Several of these differences mirror what Muotri has found studying neuronal development in the brains of children with autism. “I don’t want families to conclude that I’m comparing autistic kids to Neanderthals, but it’s an important observation,” says Muotri, who has a stepson with autism. “In modern humans, these types of changes are linked to defects in brain development that are needed for socialization. If we believe that’s one of our advantages over Neanderthals, it’s relevant.”
Muotri has developed the modern human brain organoids to the stage where his team can detect oscillating electrical signals within the balls of tissue. They are now wiring the organoids to robots that resemble crabs, hoping the organoids will learn to control the robots’ movements. Ultimately, Muotri wants to pit them against robots run by brain Neanderoids.
So it seems like a single base-pair change in the NOVA1 gene means the difference between popcorn brain and sphere brain.

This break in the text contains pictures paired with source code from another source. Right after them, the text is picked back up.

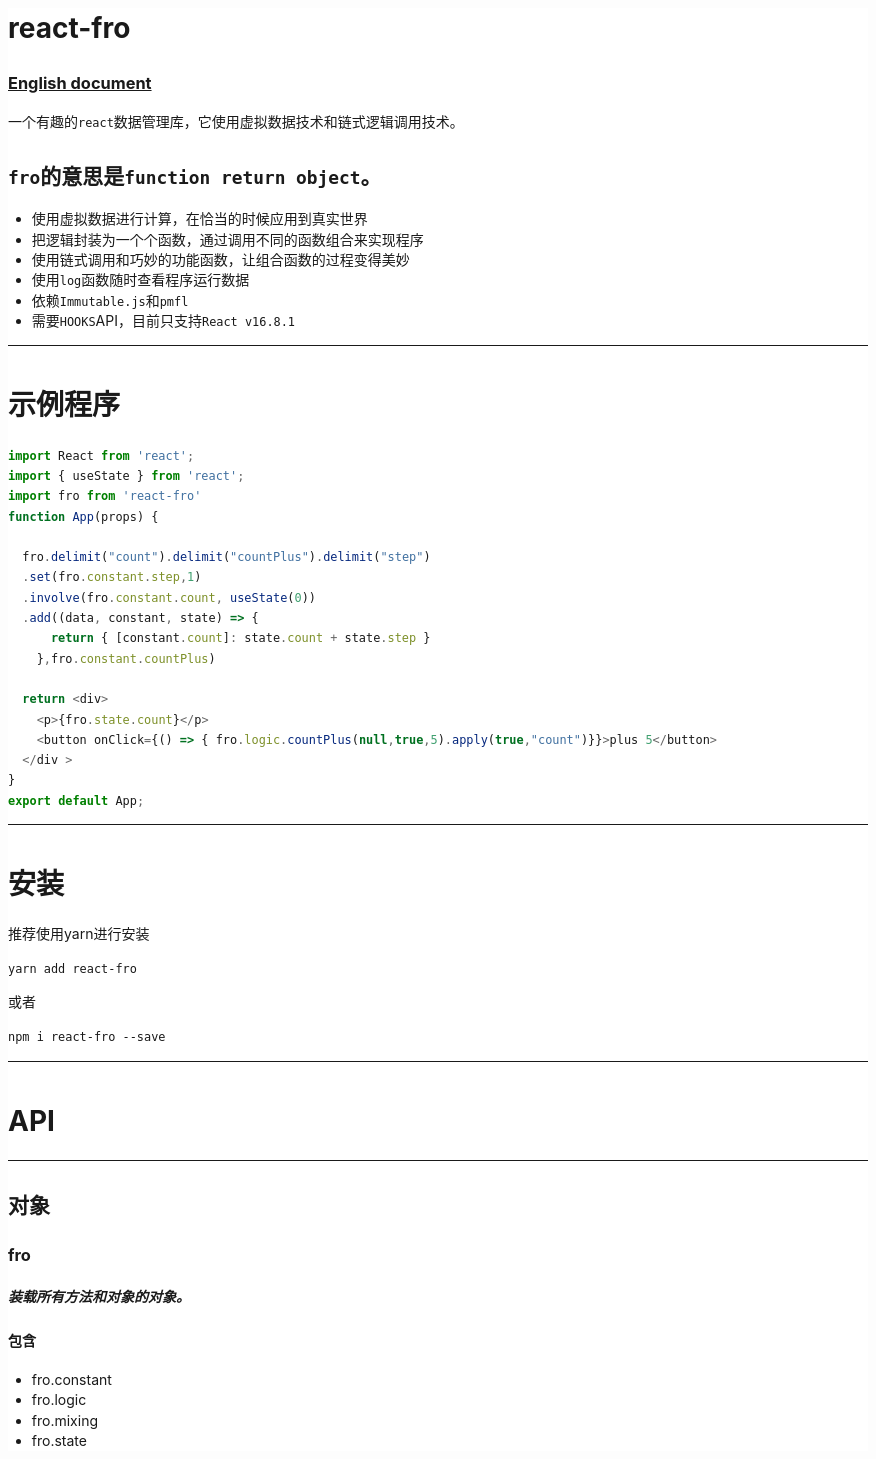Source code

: # react-fro
### [English document](/README.md)
一个有趣的`react`数据管理库，它使用虚拟数据技术和链式逻辑调用技术。
## `fro`的意思是`function return object`。
- 使用虚拟数据进行计算，在恰当的时候应用到真实世界
- 把逻辑封装为一个个函数，通过调用不同的函数组合来实现程序
- 使用链式调用和巧妙的功能函数，让组合函数的过程变得美妙
- 使用`log`函数随时查看程序运行数据
- 依赖`Immutable.js`和`pmfl`
- 需要`HOOKS`API，目前只支持`React v16.8.1`
---
# 示例程序
```javascript
import React from 'react';
import { useState } from 'react';
import fro from 'react-fro'
function App(props) {

  fro.delimit("count").delimit("countPlus").delimit("step")
  .set(fro.constant.step,1)
  .involve(fro.constant.count, useState(0))
  .add((data, constant, state) => {
      return { [constant.count]: state.count + state.step }
    },fro.constant.countPlus)

  return <div>
    <p>{fro.state.count}</p>
    <button onClick={() => { fro.logic.countPlus(null,true,5).apply(true,"count")}}>plus 5</button>
  </div >
}
export default App;
```
---
# 安装
推荐使用yarn进行安装
```
yarn add react-fro
```
或者
```
npm i react-fro --save
```
---
# API
---
## 对象
### fro
##### 装载所有方法和对象的对象。
#### 包含
- fro.constant
- fro.logic
- fro.mixing
- fro.state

Could this be the single mutation Richard Klein claimed caused behavioral modernity to fully blossom some 50,000 years ago? Perhaps before 50,000 years ago, both modern humans and Neanderthals had popcorn brain but after 50,000 years ago, modern humans suddenly mutated sphere brain, which allowed them to conquer Neanderthals and create representational art? Seems too simple to be true.

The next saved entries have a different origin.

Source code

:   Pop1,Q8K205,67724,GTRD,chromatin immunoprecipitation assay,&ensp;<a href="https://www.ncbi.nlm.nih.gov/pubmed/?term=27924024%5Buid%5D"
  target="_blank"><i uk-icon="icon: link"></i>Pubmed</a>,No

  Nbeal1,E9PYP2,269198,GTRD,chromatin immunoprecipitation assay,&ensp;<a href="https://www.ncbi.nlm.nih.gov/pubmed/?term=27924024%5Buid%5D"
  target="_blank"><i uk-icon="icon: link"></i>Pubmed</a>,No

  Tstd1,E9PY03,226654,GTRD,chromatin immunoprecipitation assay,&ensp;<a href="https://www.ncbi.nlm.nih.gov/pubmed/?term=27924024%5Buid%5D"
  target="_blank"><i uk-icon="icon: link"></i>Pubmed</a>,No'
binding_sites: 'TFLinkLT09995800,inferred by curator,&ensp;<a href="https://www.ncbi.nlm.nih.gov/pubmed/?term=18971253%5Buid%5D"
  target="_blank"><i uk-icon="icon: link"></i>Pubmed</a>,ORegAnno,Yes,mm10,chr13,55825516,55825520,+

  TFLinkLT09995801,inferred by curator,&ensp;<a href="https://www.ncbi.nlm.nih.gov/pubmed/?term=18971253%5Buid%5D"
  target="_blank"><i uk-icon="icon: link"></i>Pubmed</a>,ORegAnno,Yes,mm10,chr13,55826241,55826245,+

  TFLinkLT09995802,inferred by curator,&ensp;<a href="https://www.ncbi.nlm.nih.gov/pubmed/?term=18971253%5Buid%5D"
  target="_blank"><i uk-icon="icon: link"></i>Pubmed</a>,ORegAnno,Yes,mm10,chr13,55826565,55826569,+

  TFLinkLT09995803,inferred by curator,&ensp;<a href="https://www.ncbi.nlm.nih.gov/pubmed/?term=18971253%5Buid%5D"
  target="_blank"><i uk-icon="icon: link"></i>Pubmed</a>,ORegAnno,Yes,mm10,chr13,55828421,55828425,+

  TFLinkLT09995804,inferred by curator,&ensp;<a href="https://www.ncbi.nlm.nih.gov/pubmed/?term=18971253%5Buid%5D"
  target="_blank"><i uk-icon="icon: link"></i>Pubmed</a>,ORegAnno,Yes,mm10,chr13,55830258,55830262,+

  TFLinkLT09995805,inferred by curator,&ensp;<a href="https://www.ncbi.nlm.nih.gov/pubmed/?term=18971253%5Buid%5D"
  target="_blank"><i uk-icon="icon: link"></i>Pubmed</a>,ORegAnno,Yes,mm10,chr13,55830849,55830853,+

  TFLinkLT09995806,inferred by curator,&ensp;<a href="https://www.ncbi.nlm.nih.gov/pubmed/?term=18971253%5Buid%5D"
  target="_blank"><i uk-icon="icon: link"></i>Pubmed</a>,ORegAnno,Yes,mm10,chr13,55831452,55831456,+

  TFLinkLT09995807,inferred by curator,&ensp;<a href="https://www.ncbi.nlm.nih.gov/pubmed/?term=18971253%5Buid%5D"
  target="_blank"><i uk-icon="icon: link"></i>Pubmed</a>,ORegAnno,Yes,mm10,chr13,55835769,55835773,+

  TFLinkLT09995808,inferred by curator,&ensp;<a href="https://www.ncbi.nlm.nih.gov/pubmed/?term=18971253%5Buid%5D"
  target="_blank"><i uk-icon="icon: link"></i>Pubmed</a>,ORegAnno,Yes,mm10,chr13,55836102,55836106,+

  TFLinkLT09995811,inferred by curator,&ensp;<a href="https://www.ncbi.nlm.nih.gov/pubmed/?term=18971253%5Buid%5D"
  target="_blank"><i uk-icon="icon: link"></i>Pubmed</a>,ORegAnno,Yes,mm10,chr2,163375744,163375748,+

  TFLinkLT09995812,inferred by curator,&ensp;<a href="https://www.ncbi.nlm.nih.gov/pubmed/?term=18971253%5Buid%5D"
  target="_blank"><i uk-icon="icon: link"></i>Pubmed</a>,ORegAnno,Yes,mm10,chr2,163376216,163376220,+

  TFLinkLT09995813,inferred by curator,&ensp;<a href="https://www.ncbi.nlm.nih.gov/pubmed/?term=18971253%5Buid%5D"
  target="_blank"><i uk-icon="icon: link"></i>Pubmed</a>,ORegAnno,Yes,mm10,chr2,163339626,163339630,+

I guess the way to test this would be to see how long ago the mutation occurred and whether there was a selective sweep for the human variant around 50,000 years ago.
However since the NOVA1 gene seems related to both autism and schizophrenia, my guess is that it has something to do with executive functioning, the most elusive of cognitive abilities, and the impairment shared by both autistics and schizophrenics.
Richard Klein noted that before 50,000 years ago, humans were incapable of organizing their camp sites, They would eat, sleep, cook and defecate everywhere. After 50,000 years ago they suddenly started organizing campsites into cooking areas, eating areas, sleeping areas etc. Perhaps this was the dawn of executive functioning?
Btw, this is not the first time Neanderthal DNA has been linked to autism. Steve Hsu quoted scientists making the following claim:
Of particular interest is the modern human-specific duplication on 16p11.2 which encompasses the BOLA2 gene. This locus is the breakpoint of the 16p11.2 micro-deletion, which results in developmental delay, intellectual disability, and autism5,6. We genotyped the BOLA2 gene in 675 diverse human individuals sequenced to low coverage as part of the 1000 Genome Project Phase I7 to assess the population distribution of copy numbers in homo-sapiens (Figure S8.3). While both the Altai Neandertal and Denisova individual exhibit the ancestral diploid copy number as seen in all the non-human great apes, only a single human individual exhibits this diploid copy number state.
“…This locus is the breakpoint of the 16p11.2 micro-deletion, which results in developmental delay, intellectual disability, and autism5,6”
Not only autism apparently, but also “development delay” and “intellectual disability” (the second being a modern medical euphemism for mental retardation). So it could be something, as you suggest, something generally to do with executive functioning (but of course too early to tell for sure).